[Corrected 10/09/12, 1:45 pm. See below.] We saw some significant financing transactions in San Diego’s life sciences community over the past week. Here’s our rundown of those deals, along with other recent developments. It was a busy week!
—[Thanks to Greg Greenberg of suburban Kansas City for calling out my error on Astra Zeneca’s stake in Regulus.] Trading in San Diego’s newest public company, Regulus Therapeutics (Nasdaq: RGLS), opened yesterday at $4.73 a share—18 percent above its $4-a-share IPO price. Regulus dropped its offering price to that figure from an estimated range of $10 to $12 a share in the early morning before the market opened. Shares of the biopharmaceutical firm closed yesterday at $4.25 a share in regular trading. A Big Pharma partner, AstraZeneca, purchased $25 million of Regulus’s common stock in a private placement. AstraZeneca will own about 18.3 percent of Regulus’s outstanding shares after the offering.
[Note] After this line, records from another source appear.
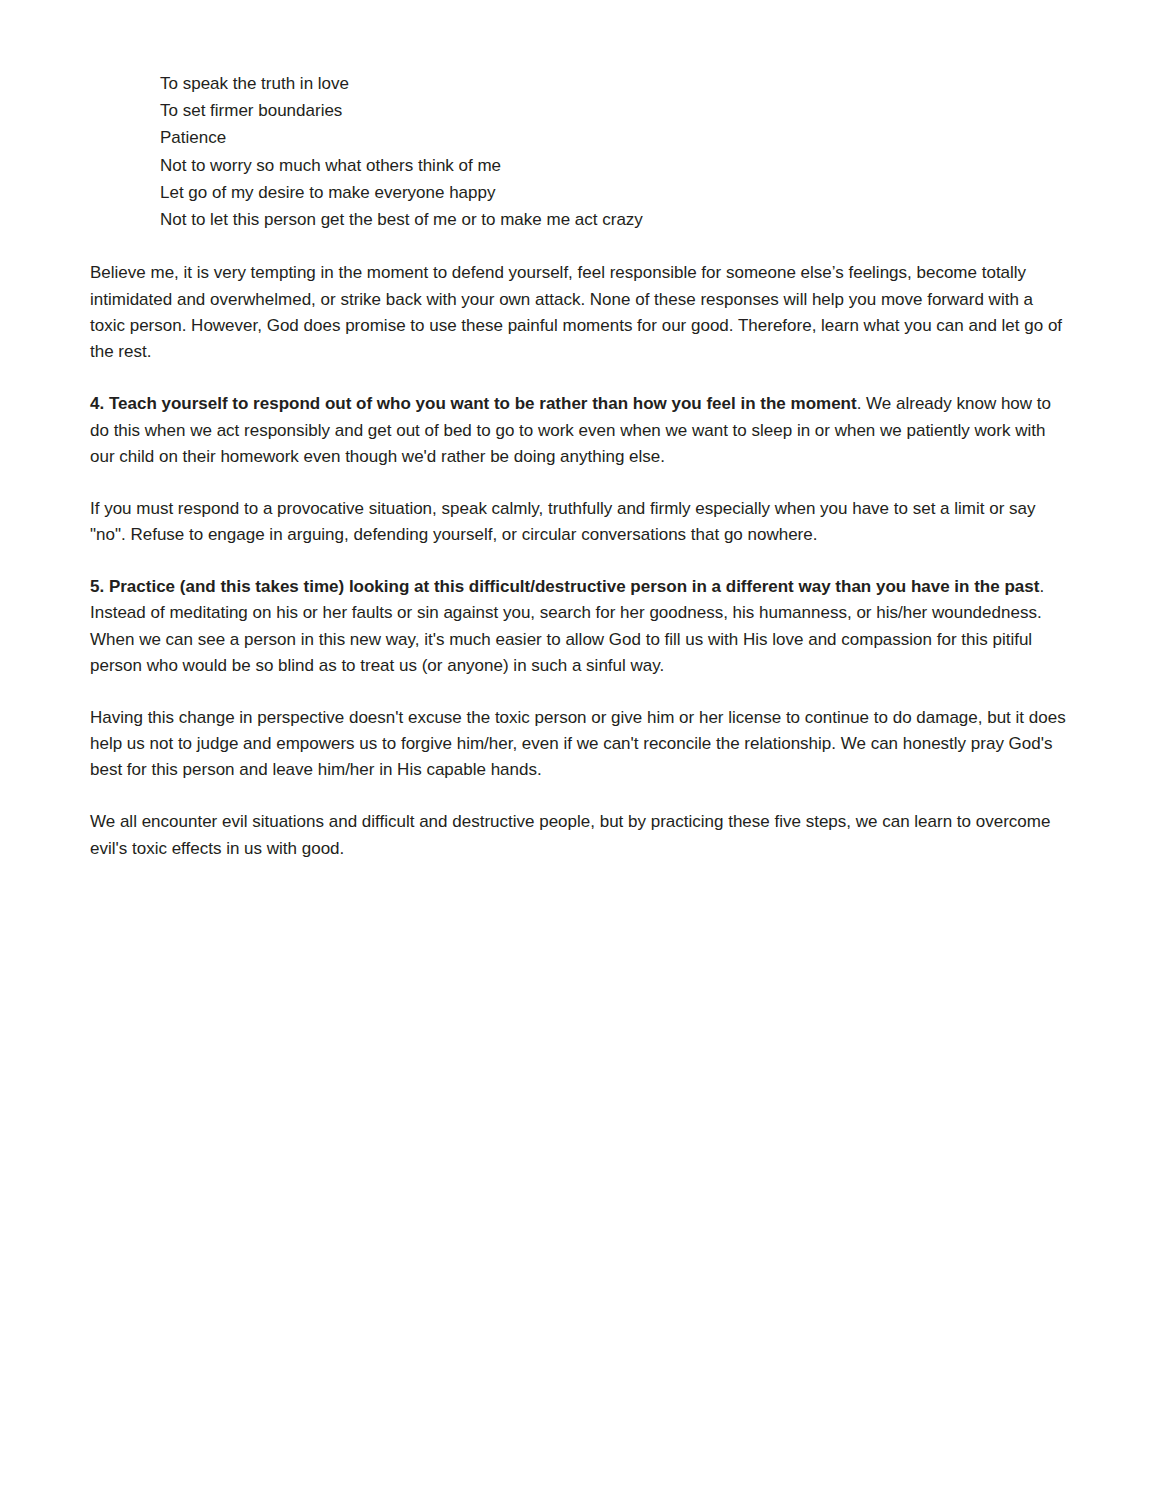To speak the truth in love
To set firmer boundaries
Patience
Not to worry so much what others think of me
Let go of my desire to make everyone happy
Not to let this person get the best of me or to make me act crazy
Believe me, it is very tempting in the moment to defend yourself, feel responsible for someone else’s feelings, become totally intimidated and overwhelmed, or strike back with your own attack. None of these responses will help you move forward with a toxic person. However, God does promise to use these painful moments for our good. Therefore, learn what you can and let go of the rest.
4. Teach yourself to respond out of who you want to be rather than how you feel in the moment. We already know how to do this when we act responsibly and get out of bed to go to work even when we want to sleep in or when we patiently work with our child on their homework even though we'd rather be doing anything else.
If you must respond to a provocative situation, speak calmly, truthfully and firmly especially when you have to set a limit or say "no". Refuse to engage in arguing, defending yourself, or circular conversations that go nowhere.
5. Practice (and this takes time) looking at this difficult/destructive person in a different way than you have in the past. Instead of meditating on his or her faults or sin against you, search for her goodness, his humanness, or his/her woundedness. When we can see a person in this new way, it's much easier to allow God to fill us with His love and compassion for this pitiful person who would be so blind as to treat us (or anyone) in such a sinful way.
Having this change in perspective doesn't excuse the toxic person or give him or her license to continue to do damage, but it does help us not to judge and empowers us to forgive him/her, even if we can't reconcile the relationship. We can honestly pray God's best for this person and leave him/her in His capable hands.
We all encounter evil situations and difficult and destructive people, but by practicing these five steps, we can learn to overcome evil's toxic effects in us with good.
—Aragon Pharmaceuticals, a three-year old San Diego biopharmaceutical developing drugs for hormone-driven cancers, said it’s raised $50 million in a Series D financing led by venBio, the life sciences private equity firm based in San Francisco. Existing investors Topspin Fund, Aisling Capital, OrbiMed Advisors, and The Column Group also participated. Aragon said the capital would be used to advance drug development, including of ARN-509, the company’s experimental drug for treating castration-resistant prostate cancer. In results reported earlier this week, Aragon said ARN-509 was well-tolerated in three different patient groups. The company has raised $88 million so far this year.